Ah, le cinéma coréen : depuis plusieurs années, je me délecte des bobines provenant du pays du matin calme qui m’ont réservé de formidables surprises ("Sympathy For Mr Vengeance", "The Murderer", "My Sassy Girl", "The Host", "Old Boy", "Le Bon, La Brute et le Cinglé", "The Chaser","J’ai Rencontré le Diable", "Hard Day", "The Insider", "Sea Fog", "Dernier Train Pour Busan"). Alors, lorsque mon cinéma a la bonne idée de mettre à l’affiche la dernière pellicule provenant de ce nouvel El Dorado cinématographique, je ne peux que répondre présent à l’appel. Alors, "Tunnel", de quoi c’est-y que ça parle ? En rentrant chez lui, un homme (Lee) se retrouve enseveli dans sa voiture après que le tunnel qu’il venait d’emprunter se soit effondré…pitch un peu trop simple pensez-vous ? Il est vrai que l’on est à des années-lumière des films catastrophes typiques d’Hollywood qui sont à la recherche incessante du spectaculaire en passant par une course effrénée à la grandiloquence soutenue par un renfort massif d’effets spéciaux. Ici, la fameuse « catastrophe » arrive rapidement dès le début du film qui, par la suite, adopte une construction sur deux espaces : d’un côté un homme, réfugié dans la carcasse de sa voiture, qui devra survivre plusieurs jours avec un minimum de rations et le risque omniprésent d’un autre effondrement ; et de l’autre, l’avancée laborieuse du sauvetage mis en place par les secours qui se voient « dérangés » par la présence des médias et des autorités politiques. Pourtant les coréens s’étaient déjà aventurés sur le domaine du catastrophe spectaculaire (l’hallucinant et très sympathique "The Tower"), mais ici, c’est surtout l’humain qui prime : tout d’abord à travers la question de la survie du protagoniste principal qui permet de tisser du début à la fin du métrage un fil directeur rempli de tension permanente. Ensuite, par le biais des sauveteurs qui sont conscients de l’enjeu et dont l’envie de réussir peut les amener à commettre quelques maladresses malvenues en pareilles circonstances (
comme le fait de déchirer accidentellement les plans du tunnel !

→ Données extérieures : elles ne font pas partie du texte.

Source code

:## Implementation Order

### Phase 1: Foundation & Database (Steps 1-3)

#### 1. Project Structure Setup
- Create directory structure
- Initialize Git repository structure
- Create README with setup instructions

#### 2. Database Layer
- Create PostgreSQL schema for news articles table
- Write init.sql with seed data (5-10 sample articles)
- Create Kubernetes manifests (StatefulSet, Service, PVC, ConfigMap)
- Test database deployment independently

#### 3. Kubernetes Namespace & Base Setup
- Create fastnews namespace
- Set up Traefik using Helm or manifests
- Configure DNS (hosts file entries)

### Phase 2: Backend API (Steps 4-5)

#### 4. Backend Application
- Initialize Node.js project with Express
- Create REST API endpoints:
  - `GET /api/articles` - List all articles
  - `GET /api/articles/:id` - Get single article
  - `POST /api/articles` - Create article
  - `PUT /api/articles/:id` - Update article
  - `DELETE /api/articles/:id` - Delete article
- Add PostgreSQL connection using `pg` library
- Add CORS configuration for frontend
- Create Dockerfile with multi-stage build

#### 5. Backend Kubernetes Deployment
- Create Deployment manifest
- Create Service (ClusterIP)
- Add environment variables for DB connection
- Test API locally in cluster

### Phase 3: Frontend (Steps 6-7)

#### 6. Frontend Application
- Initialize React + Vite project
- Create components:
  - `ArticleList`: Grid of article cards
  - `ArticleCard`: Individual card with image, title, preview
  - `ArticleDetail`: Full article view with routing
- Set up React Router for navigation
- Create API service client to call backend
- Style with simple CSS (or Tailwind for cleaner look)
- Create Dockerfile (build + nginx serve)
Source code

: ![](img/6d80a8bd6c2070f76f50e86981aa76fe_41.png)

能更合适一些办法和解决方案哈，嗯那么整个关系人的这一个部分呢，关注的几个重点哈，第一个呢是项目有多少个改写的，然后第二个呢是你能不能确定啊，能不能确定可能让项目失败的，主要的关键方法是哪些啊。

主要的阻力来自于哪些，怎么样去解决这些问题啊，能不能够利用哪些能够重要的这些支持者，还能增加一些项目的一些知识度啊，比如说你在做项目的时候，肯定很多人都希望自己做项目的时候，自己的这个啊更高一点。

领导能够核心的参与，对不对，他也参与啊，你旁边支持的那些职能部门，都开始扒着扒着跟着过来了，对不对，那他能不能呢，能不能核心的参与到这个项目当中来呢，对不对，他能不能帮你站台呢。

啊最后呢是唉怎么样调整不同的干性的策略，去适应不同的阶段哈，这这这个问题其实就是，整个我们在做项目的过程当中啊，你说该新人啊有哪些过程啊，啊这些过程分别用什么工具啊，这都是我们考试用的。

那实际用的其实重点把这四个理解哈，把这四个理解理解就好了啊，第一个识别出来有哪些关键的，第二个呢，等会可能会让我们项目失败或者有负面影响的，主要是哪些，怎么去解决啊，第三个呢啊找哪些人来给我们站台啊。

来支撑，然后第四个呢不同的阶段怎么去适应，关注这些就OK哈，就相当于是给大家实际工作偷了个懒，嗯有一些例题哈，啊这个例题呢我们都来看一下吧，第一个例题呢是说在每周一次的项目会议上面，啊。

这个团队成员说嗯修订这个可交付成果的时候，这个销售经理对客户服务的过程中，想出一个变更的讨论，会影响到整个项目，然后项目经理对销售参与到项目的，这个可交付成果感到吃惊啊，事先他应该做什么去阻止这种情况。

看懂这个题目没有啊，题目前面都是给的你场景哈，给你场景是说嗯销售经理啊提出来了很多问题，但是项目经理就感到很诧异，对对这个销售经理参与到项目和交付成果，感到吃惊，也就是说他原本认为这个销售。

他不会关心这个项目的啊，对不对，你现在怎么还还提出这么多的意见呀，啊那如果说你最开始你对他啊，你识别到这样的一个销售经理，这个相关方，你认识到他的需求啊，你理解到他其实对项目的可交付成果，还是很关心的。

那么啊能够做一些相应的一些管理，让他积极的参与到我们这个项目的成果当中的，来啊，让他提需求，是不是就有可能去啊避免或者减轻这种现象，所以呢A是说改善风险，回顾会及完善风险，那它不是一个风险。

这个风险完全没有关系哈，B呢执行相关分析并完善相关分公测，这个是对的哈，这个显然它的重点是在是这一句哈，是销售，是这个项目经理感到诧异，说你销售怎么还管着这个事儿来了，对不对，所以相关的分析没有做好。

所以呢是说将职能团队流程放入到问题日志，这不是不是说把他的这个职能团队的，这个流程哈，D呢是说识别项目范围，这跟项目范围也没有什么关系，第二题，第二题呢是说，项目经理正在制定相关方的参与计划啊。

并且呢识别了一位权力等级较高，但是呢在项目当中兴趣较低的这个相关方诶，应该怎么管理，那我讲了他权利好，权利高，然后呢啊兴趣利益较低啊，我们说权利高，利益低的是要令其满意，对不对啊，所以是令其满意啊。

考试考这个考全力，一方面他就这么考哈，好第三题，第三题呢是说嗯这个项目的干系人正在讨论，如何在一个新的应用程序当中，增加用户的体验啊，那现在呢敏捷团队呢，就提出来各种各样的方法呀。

). Leur volonté héroïque est représentée par leur chef (interprété par le très bon Oh Dal-Su que l’on a pu voir dans "Veteran", "Old Boy" et "Assassination"), un sauveteur qui veut rester optimiste et ne rien lâcher face à une situation de plus en plus désespérée : après tout, c’est la vie d’un homme qui est en jeu ! Puis nous avons les politiciens qui n’hésitent pas à faire du populisme avec de la récupération médiatique mais qui doivent aussi faire face à des conflits d’intérêts par le biais des enjeux financiers d’un chantier en suspend à cause du sauvetage ; ce qui nous amène donc à se poser la question de la « valeur » d’un homme. Continuons avec la presse qui s’assoie littéralement sur l’éthique dans l’unique but d’avoir un scoop, n’hésitant pas par exemple
à appeler la pauvre victime directement sur son portable, lui faisant alors perdre de sa précieuse batterie alors qu’il n’a que cela pour communiquer avec les secours !
Et pour finir, il y a la très touchante femme de Lee, incarnée par l’excellente Bae Doona ("A Girl at My Door", "The Host", "Cloud Atlas"), qui amènera les séquences les plus poignantes comme lorsqu’elle souhaite aider à son tour les sauveteurs en leur préparant à manger, ou encore cette incroyable scène de l’émission radio dont la puissance émotionnelle vous submergera. Le pauvre Lee se retrouve donc au centre d’un drame humain qui dépasse l’entendement. Avec "Tunnel", le cinéma coréen revisite avec succès un genre aujourd’hui trop stéréotypé : refusant le spectaculaire et de faire de son héros un surhomme, privilégiant l’humain et l’émotion, il constitue un joli pied de nez à Hollywood et sa course du grandiose. Après son très efficace "Hard Day", Kim Seong-Hun nous propose un second métrage avec deux visions opposées d’un même accident dont l’antagonisme parvient justement à tenir en haleine: un survival claustrophobique qui prône l’espoir d’une part et un conflit social dramatique qui bascule dans le désespoir de l’autre. Soutenu par un casting exemplaire qui joue d’une rare justesse, Kim Seong-Hun nous livre un beau drame satirique à hauteur d’homme qui n’est ni plus ni moins que l’un des meilleurs films de cette année 2017. N’hésitez surtout pas à aller le voir, surtout si vous aimez le cinéma avec un grand « C ».